MeanCache: User-Centric Semantic Cache for Large Language Model Based Web Services

from arxiv, This study presents the first privacy aware semantic cache for LLMs based on Federated Learning. MeanCache is the first cache that can handle contextual queries efficiently. Total pages 14

Large Language Models (LLMs) like ChatGPT and Llama have revolutionized natural language processing and search engine dynamics. However, these models incur exceptionally high computational costs. For instance, GPT-3 consists of 175 billion parameters, where inference demands billions of floating-point operations. Caching is a natural solution to reduce LLM inference costs on repeated queries, which constitute about 31% of the total queries. However, existing caching methods are incapable of finding semantic similarities among LLM queries nor do they operate on contextual queries, leading to unacceptable false hit-and-miss rates. This paper introduces MeanCache, a user-centric semantic cache for LLM-based services that identifies semantically similar queries to determine cache hit or miss. Using MeanCache, the response to a user's semantically similar query can be retrieved from a local cache rather than re-querying the LLM, thus reducing costs, service provider load, and environmental impact. MeanCache leverages Federated Learning (FL) to collaboratively train a query similarity model without violating user privacy. By placing a local cache in each user's device and using FL, MeanCache reduces the latency and costs and enhances model performance, resulting in lower false hit rates. MeanCache also encodes context chains for every cached query, offering a simple yet highly effective mechanism to discern contextual query responses from standalone. Our experiments benchmarked against the state-of-the-art caching method, reveal that MeanCache attains an approximately 17% higher F-score and a 20% increase in precision during semantic cache hit-and-miss decisions while performing even better on contextual queries. It also reduces the storage requirement by 83% and accelerates semantic cache hit-and-miss decisions by 11%.

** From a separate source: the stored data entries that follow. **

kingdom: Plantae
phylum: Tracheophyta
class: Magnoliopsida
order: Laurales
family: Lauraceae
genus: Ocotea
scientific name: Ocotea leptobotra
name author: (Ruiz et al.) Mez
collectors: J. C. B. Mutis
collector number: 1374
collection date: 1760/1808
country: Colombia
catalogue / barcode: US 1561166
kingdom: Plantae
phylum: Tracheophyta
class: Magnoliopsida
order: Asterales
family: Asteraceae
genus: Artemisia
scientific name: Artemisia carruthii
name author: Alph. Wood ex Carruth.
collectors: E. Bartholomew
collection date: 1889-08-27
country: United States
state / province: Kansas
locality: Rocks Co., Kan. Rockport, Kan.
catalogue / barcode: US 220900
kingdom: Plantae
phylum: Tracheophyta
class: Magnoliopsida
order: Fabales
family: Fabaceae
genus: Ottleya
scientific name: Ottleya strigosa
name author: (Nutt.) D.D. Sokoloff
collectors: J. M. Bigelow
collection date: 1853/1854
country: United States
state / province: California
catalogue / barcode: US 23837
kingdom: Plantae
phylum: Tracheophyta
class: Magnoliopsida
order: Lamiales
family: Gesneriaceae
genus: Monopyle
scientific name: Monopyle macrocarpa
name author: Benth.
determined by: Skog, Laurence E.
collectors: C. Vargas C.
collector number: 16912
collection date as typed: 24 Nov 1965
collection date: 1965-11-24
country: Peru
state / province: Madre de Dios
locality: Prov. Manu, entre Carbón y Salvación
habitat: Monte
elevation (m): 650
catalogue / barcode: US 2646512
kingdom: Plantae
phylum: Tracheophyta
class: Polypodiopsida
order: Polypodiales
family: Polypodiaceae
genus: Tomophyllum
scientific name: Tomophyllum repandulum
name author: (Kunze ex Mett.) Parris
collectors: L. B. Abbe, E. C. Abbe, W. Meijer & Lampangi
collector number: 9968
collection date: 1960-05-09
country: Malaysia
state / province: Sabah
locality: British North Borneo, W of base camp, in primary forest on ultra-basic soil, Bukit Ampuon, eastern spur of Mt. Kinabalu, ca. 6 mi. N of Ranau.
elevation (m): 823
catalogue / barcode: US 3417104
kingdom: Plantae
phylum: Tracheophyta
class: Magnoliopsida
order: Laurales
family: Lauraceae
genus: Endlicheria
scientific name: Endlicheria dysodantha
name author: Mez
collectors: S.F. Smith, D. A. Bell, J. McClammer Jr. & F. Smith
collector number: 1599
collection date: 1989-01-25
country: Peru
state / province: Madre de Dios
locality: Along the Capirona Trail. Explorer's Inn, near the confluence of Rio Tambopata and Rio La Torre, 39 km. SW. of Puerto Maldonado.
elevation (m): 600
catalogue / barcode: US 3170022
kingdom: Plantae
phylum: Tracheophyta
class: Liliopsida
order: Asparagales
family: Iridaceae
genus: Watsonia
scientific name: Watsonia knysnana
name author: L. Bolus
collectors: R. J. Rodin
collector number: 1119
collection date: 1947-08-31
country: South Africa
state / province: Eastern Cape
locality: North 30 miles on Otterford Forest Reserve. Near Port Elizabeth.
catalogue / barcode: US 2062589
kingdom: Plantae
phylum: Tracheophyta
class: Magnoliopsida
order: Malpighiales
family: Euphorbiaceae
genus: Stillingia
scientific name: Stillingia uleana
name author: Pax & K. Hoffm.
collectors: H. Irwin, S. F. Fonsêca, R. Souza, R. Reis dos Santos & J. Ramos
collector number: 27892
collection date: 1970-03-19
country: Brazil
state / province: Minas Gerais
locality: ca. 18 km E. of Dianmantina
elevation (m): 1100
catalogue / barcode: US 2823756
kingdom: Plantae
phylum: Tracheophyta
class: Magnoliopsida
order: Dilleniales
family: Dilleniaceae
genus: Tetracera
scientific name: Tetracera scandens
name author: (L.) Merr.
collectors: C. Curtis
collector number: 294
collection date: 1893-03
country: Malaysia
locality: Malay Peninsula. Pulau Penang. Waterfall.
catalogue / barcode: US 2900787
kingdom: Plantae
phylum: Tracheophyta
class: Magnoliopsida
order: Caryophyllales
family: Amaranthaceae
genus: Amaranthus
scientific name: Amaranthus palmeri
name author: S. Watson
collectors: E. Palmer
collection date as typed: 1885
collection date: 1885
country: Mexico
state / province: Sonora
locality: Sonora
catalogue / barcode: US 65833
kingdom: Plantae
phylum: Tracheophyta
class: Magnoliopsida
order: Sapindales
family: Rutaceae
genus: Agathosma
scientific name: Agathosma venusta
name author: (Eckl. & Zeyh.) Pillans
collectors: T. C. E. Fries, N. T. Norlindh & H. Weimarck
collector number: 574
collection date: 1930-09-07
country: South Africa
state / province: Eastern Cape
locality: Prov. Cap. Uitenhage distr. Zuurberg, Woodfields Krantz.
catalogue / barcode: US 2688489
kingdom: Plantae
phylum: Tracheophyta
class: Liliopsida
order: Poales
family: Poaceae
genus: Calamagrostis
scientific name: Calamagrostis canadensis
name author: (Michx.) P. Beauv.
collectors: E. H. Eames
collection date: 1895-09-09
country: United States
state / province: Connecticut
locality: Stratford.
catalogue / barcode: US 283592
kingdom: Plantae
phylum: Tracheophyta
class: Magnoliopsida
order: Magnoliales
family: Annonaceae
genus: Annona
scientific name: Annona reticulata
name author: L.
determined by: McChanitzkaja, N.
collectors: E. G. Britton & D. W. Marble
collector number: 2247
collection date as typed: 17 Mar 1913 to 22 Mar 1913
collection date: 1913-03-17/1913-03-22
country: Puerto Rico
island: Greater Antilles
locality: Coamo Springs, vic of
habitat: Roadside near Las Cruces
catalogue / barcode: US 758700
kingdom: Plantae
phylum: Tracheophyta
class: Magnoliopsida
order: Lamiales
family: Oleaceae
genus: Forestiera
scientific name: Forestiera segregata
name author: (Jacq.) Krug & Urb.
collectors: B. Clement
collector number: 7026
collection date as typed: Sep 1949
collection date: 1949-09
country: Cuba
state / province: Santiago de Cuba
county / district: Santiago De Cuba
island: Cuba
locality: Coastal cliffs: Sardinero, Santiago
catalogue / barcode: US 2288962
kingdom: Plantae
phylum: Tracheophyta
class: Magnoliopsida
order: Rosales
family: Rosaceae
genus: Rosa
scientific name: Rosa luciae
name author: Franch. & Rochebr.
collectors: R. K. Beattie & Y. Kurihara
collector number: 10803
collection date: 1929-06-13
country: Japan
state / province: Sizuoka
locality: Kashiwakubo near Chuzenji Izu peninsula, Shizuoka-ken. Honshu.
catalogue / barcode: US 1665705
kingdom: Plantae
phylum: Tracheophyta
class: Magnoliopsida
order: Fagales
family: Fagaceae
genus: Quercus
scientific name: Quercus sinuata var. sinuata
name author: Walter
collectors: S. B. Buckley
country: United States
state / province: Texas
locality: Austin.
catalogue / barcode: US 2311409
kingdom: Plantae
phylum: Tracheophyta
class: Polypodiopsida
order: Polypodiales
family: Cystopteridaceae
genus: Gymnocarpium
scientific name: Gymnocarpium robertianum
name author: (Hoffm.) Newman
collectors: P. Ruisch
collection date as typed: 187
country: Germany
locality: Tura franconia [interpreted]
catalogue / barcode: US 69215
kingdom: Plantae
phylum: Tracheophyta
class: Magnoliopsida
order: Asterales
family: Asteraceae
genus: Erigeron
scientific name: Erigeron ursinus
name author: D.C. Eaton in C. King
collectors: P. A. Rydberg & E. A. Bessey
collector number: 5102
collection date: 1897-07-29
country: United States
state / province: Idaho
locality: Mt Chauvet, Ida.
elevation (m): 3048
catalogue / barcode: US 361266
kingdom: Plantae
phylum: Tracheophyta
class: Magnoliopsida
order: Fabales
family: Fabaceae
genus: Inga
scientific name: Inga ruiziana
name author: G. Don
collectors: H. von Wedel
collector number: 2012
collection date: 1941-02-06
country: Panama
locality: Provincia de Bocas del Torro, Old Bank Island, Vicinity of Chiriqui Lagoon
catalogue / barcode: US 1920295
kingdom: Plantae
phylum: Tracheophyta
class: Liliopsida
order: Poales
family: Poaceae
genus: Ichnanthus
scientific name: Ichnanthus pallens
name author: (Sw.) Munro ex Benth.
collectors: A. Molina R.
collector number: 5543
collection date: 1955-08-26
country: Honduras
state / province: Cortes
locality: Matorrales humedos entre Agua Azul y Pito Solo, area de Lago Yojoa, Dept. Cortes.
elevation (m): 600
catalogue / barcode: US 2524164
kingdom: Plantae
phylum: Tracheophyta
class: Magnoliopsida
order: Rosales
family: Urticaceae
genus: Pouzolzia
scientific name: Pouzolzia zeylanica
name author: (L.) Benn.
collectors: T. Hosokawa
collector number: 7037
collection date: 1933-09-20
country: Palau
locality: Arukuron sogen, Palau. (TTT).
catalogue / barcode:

翻译：以ChatGPT和Llama为代表的大型语言模型（LLMs）彻底改变了自然语言处理和搜索引擎的运作范式。然而，这些模型带来了极高的计算成本。例如，GPT-3包含1750亿参数，其单次推理需要数百亿次浮点运算。缓存是降低重复查询（约占总查询量的31%）中LLM推理成本的天然解决方案。但现有缓存方法既无法识别LLM查询间的语义相似性，也无法处理上下文关联查询，导致缓存命中/未命中判断的错误率居高不下。本文提出MeanCache，一种面向LLM服务的用户中心化语义缓存系统，能够通过识别语义相似查询来决定缓存命中与否。使用MeanCache时，用户语义相似查询的响应可直接从本地缓存获取，无需重新查询LLM，从而降低计算成本、减轻服务提供商负载并减少环境影响。MeanCache采用联邦学习（FL）技术，在保护用户隐私的前提下协同训练查询相似性模型。通过在用户设备部署本地缓存并运用FL，MeanCache有效降低了查询延迟与成本，提升了模型性能，从而显著降低误判率。该系统还为每个缓存查询构建上下文链编码，提供了一种简洁高效的方法来区分上下文关联查询与独立查询的响应。实验结果表明：相较于当前最先进的缓存方法，MeanCache在语义缓存命中/未命中决策中的F值提升约17%，精确度提高20%，在上下文查询场景中表现更为优异。同时，该系统将存储需求降低83%，并将语义缓存决策速度提升11%。